Table 1: Obtained predictions with 25% of PRED
Method Abran Bailey Belady Heiat Kitchen
Curve 57,14 61,11 33,33 94,29 27,27
GP 77,30 73,70 35,30 94,40 32,40
knn-3 76,19 66,67 33,33 88,57 27,27
knn-4 76,19 66,67 33,33 91,43 39,39
NN 80,95 50,00 12,12 94,29 21,21
LR 66,67 61,11 12,12 91,43 12,12
AR 80,95 72,21 24,24 97,13 59,05
K* 80,95 72,22 90,91 97,14 84,85

Table 2: Mean Magnitude of Relative Error
Method Abran Bailey Belady Heiat Kitchen
Curve 0,2364 0,2935 0,6528 0,0892 0,8458
GP 0,2560 0,2690 0,7100 0,0870 1,1430
knn-3 0,2510 0,2546 0,9275 0,1014 0,6662
knn-4 0,3013 0,2587 1,0298 0,1036 0,7267
NN 0,2178 0,2808 1,1772 0,1080 1,6275
LR 0,2722 0,2665 1,3900 0,1221 1,6900
AR 0,1593 0,2035 1,3534 0,0890 0,4545
K* 0,2511 0,2450 0,2352 0,0998 0,1495

## Related Papers:

[RGH04] M. Rodríguez, I. Galván, J.C. Hernández, P. Isasi, "An Estimate of the Necessary Effort in the Development of Software Projects", Proceedings Workshop on Intelligent Technologies for Software Engineering (WITSE04), pp.309-319.
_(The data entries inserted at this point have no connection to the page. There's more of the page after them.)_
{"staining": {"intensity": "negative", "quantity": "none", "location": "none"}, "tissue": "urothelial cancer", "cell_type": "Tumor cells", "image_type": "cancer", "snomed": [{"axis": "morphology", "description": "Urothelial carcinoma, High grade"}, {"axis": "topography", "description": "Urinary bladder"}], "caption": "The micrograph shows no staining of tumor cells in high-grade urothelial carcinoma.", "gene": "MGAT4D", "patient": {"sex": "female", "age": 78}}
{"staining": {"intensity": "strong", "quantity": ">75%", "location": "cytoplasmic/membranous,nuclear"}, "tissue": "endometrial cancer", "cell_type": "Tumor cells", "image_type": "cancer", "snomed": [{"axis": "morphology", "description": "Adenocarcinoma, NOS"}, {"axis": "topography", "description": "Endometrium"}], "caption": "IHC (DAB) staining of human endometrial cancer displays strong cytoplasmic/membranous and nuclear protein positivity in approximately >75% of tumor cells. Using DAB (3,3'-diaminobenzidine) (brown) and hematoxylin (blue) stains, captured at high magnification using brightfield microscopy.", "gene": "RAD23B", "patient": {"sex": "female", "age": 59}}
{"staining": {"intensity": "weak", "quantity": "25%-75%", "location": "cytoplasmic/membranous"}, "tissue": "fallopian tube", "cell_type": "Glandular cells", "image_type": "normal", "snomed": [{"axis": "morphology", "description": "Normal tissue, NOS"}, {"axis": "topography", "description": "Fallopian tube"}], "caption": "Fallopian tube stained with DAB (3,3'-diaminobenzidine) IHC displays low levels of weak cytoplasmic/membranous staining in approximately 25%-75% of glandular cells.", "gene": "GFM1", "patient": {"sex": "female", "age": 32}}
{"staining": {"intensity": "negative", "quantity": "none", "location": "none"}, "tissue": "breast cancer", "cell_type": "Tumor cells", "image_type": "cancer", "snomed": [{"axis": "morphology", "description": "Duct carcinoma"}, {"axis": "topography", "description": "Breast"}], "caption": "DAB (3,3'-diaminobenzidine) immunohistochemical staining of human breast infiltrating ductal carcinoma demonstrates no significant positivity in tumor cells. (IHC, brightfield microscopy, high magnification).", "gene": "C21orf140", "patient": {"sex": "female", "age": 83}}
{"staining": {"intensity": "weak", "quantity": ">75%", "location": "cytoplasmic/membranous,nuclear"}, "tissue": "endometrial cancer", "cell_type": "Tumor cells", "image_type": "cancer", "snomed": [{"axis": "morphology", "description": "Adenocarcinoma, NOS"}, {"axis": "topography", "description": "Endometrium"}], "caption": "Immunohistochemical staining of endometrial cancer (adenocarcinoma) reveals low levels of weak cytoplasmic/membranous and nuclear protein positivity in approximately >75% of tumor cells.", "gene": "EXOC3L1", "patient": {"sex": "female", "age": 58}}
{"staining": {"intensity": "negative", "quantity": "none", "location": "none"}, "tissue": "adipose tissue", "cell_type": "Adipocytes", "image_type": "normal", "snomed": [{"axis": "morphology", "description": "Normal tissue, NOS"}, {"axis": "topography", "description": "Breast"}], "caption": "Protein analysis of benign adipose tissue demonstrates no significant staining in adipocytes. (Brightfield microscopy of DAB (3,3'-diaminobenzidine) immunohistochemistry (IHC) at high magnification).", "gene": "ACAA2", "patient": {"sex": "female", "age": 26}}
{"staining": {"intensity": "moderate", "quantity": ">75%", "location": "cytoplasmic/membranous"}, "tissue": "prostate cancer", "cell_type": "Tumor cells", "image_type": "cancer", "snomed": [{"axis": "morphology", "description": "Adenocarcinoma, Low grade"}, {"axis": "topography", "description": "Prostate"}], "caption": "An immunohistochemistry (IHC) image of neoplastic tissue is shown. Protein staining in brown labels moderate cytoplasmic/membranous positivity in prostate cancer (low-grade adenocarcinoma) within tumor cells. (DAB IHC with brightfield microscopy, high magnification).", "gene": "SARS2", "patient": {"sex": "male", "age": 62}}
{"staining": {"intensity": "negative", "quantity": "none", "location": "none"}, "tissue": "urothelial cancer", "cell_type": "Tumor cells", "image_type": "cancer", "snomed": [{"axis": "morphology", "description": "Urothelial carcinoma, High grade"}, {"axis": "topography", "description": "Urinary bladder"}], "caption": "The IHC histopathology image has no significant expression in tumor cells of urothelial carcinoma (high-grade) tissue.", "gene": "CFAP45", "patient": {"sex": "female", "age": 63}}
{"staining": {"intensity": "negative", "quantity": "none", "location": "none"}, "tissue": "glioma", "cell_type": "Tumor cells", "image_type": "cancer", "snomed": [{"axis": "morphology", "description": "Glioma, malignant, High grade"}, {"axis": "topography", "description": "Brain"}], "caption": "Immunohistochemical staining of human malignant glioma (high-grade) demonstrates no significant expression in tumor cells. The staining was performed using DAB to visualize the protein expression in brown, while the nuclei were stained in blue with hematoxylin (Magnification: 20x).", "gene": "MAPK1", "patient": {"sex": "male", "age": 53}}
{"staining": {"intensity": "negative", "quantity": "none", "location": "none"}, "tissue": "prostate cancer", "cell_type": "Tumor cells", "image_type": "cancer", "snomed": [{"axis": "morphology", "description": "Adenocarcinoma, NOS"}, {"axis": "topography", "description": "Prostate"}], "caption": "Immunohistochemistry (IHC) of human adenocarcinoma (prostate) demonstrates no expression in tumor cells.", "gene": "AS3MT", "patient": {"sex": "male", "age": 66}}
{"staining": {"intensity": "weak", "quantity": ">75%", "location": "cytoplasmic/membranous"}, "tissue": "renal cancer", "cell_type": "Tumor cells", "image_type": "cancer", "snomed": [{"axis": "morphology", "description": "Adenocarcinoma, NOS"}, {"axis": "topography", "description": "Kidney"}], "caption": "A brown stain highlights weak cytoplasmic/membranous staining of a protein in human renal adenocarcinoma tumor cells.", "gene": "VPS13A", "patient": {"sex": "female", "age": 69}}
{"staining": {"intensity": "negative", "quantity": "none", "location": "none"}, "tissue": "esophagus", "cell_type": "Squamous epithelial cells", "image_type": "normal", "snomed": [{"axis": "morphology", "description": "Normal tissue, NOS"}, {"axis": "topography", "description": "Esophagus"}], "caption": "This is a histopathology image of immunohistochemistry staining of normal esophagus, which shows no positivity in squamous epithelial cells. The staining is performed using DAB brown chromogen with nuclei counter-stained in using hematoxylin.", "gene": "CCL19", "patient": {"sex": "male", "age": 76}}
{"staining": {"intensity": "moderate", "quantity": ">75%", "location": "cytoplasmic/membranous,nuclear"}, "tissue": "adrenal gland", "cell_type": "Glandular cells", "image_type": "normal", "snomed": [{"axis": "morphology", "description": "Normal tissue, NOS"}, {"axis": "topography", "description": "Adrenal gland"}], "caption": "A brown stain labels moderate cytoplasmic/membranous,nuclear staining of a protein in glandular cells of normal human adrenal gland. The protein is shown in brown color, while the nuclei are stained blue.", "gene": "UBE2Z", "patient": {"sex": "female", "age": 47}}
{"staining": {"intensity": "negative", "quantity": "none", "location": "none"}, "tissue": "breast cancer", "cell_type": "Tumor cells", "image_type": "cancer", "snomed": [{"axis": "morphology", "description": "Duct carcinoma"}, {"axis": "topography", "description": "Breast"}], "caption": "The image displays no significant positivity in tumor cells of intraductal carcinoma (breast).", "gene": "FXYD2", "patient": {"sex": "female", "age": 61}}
[Dol00] J.J. Dolado, "A validation of Component-based method for software size estimation", IEEE transactions on software Engineering, 26 (10) (2000), pp.61-72.

[Hu97] Q. Hu, "Evaluating alternative software functions", IEEE transactions on software Engineering, 23 (6) (1997), pp.379-387.

[KT85] B.A. Kitchenham, N.R. Taylor, "Software projects development cost estimation", Journal of Systems and Software, 5 (1985), pp.267-278.